Interpretation of a published article, Miller et al. (2016) Please read the attached article, paying close attention to the design of the study, the analysis and results. Please provide a short answer to the following question about this article.

  1. This research study was a randomized controlled trial, randomizing principals to the treatment and control group. Despite the use of randomization, are there any threats to internal validity in this study? Choose at least two of the threats to internal validity as discussed in class and outlined by the article by Shadish & Luellen (attached to the midterm information) and discuss why this threat does or does not apply to this study.

    • Attrition: The researchers lost a total of 31 schools during their study. Fortunately, they determined that treatment and control groups differences were not systematically related to school context or achievement status. (I think a chi-squared test would tell you this??) .
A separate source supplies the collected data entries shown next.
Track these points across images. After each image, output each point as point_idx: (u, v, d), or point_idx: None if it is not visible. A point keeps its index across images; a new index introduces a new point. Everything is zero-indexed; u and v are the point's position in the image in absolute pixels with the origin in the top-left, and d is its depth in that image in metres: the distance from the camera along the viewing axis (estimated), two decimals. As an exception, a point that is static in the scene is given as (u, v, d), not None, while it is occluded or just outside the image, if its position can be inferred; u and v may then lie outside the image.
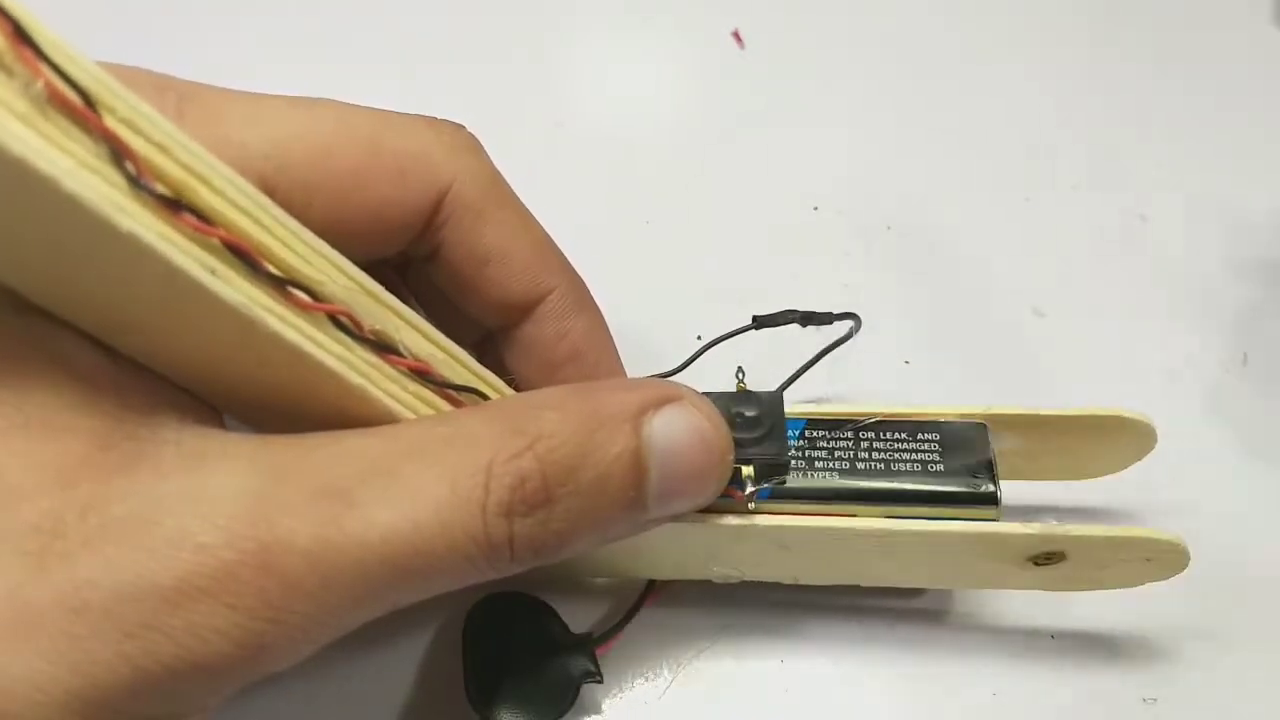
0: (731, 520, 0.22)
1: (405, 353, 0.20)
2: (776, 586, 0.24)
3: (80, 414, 0.17)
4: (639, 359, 0.25)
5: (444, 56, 0.36)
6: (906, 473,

    • Selection: Selection bias is when your sample differs systematically from your population of interest. Lots of things can lead to selection bias, one of them being attrition. As I mentioned before, the researchers stated that they found no statistically significant differences between those who participated in the program and those who withdrew.

  2. How well do you think this study generalizes to other principals and schools? Provide a rationale for your answer.

    • It is difficult to speak to the external validity of this study. The participants in this study all come from rural Michigan elementary schools. Can we expect similar outcomes from rural middle or high schools in Michigan? Can we expect similar outcomes from schools outside of Michigan? outside the Midwest? outside the United States? It’s hard to say.
  3. Do you have any concerns with differences among the two groups of principals (baseline equivalence) in this study? Provide a rationale for your answer.

    • No, I don’t have any concerns with baseline equivalence. Although participants dropped about of the program, the researchers determined those who withdrew were not systematically different from those who participated in the program. Furthermore, the pre-test determined participants in the treatment group were not systematically different from those in the control group.
  4. On page 543, the authors provide the regression equation they will use in the study. Describe one of the control variables used in the model, and provide a rationale for why the authors might choose to control for this variable when estimating the effect of the BLPD program.

    • The researchers used the pre-test scores as a control variable for their model. This is important because prior knowledge influences both the outcome variable and participation in the program. Adding pre-test scores to the model helps to make our treatment variable exogenous
  5. Do you have any concerns with multicollinearity among the explanatory variables in this study? Provide a rationale for your answer.

    • No, I don’t think there is a concern with multicollinearity. My understanding from the article is that they just did a bunch of t-tests/bivariate regression analyses. The article says the following: “In addition, we planned no tests of relationships among the outcomes; rather, we simply examined the degree to which treatment and control school principals differ on these outcomes controlling for their Goddard et al. 541 baseline (pretreatment) status on each indicator.” This means there was only one dichotomous variable (Treated or Untreated) and no control variables.
  6. Choose an outcome in Table 4. Describe in your own words the meaning of the unstandardized coefficient.If a control variable was significant in this model, discuss what this significant variable means in the model.

    • Those in the program scored .424 points higher on “Principal Efficacy” than those in the control group. The researchers did not control for anything with this outcome.